■ Goal of the exercise ■
Copy out each line below exactly as it appears.

■ Stored data ■
-=-=-=-=-
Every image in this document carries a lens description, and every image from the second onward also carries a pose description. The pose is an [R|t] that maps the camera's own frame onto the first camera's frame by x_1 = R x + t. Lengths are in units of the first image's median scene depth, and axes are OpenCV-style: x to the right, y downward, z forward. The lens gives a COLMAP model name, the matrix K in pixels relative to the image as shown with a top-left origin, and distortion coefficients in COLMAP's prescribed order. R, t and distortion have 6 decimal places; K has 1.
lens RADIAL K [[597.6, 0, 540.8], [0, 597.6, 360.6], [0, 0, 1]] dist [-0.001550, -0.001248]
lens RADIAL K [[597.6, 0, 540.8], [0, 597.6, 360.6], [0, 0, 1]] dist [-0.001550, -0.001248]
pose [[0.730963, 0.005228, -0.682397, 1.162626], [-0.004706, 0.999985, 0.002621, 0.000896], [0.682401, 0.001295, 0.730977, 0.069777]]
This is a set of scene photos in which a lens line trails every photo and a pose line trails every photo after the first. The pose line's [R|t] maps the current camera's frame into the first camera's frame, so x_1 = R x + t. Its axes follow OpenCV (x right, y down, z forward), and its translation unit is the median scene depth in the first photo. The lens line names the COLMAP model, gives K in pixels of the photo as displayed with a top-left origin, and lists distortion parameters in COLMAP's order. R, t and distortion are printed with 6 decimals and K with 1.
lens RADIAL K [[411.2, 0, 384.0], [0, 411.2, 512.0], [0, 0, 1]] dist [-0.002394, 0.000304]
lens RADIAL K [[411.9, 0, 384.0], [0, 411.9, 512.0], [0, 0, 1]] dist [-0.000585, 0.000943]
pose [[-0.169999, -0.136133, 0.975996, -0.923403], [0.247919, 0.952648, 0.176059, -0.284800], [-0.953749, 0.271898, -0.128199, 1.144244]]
-=-=-=-=-
■ Answer box ■
Every image in this document carries a lens description, and every image from the second onward also carries a pose description. The pose is an [R|t] that maps the camera's own frame onto the first camera's frame by x_1 = R x + t. Lengths are in units of the first image's median scene depth, and axes are OpenCV-style: x to the right, y downward, z forward. The lens gives a COLMAP model name, the matrix K in pixels relative to the image as shown with a top-left origin, and distortion coefficients in COLMAP's prescribed order. R, t and distortion have 6 decimal places; K has 1.
lens RADIAL K [[597.6, 0, 540.8], [0, 597.6, 360.6], [0, 0, 1]] dist [-0.001550, -0.001248]
lens RADIAL K [[597.6, 0, 540.8], [0, 597.6, 360.6], [0, 0, 1]] dist [-0.001550, -0.001248]
pose [[0.730963, 0.005228, -0.682397, 1.162626], [-0.004706, 0.999985, 0.002621, 0.000896], [0.682401, 0.001295, 0.730977, 0.069777]]
This is a set of scene photos in which a lens line trails every photo and a pose line trails every photo after the first. The pose line's [R|t] maps the current camera's frame into the first camera's frame, so x_1 = R x + t. Its axes follow OpenCV (x right, y down, z forward), and its translation unit is the median scene depth in the first photo. The lens line names the COLMAP model, gives K in pixels of the photo as displayed with a top-left origin, and lists distortion parameters in COLMAP's order. R, t and distortion are printed with 6 decimals and K with 1.
lens RADIAL K [[411.2, 0, 384.0], [0, 411.2, 512.0], [0, 0, 1]] dist [-0.002394, 0.000304]
lens RADIAL K [[411.9, 0, 384.0], [0, 411.9, 512.0], [0, 0, 1]] dist [-0.000585, 0.000943]
pose [[-0.169999, -0.136133, 0.975996, -0.923403], [0.247919, 0.952648, 0.176059, -0.284800], [-0.953749, 0.271898, -0.128199, 1.144244]]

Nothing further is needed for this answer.